The Cost of Living


Thoreau pointed out that modern man pays vastly more for his dwelling (if he owns it at all) than the primitive. Indeed home ownership in poorer european countries is upwards of 90% whereas in Switzerland it is it has just dipped below 50%. Another indicator is location within a country: city folk rent and only the very wealthy afford a purchase. Italy even offers €1 houses in dying villages - a stunning reminder of how far our dash into cities has taken us!

Being a tenant however is, I have discovered, not all bad. It is more expensive in general but one has the freedom to move out inside a few months without much effort. One apparent burden may be the obligation to pay rent and thus earn constantly but houses incur costs too even if fully paid off. 

Thoreau’s point however, was that our demand for luxury has a high price and we may pay up to 40% or even 50% of our wages for the privilege of living way above our basic needs. So-called “savages”, living in a wigwam, pay almost nothing. Tellingly, though he prays them, Thoreau does not himself choose a tent or cave as his own abode. Nevertheless, his argument for minimalism - 170 years before the trend existed - is however convincing we strive and stress and tears to buy shit we don’t need.

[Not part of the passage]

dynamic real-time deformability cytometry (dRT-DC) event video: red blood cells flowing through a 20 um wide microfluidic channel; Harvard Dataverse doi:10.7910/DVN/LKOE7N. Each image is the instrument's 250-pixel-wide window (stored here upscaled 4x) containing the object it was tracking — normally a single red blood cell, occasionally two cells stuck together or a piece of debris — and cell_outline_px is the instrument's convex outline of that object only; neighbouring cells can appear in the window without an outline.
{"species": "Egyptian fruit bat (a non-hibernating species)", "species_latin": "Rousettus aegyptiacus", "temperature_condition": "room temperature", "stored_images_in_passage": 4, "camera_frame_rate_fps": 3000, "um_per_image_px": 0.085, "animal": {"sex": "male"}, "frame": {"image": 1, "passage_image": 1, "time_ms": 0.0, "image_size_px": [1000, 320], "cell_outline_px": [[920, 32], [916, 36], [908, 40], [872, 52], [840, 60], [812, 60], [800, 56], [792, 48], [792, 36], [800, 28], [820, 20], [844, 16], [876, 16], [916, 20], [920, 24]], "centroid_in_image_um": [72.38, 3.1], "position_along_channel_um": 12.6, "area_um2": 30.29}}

[man] is endeavouring to solve the problem of a livelihood by a formula more complicated than the problem itself. To get his shoestrings he speculates in herd of cattle. With consummate skill he has set the trap with a hairspring to catch comfort and independence and then as he turned away, got his own leg into it.
This is the reason he is poor and for a similar reason we are all poor in respect to [primitive] comforts though surrounded by luxuries…
And when the [man] has got his house he may not be the richer but the poor for it, and it may be that the house has got him.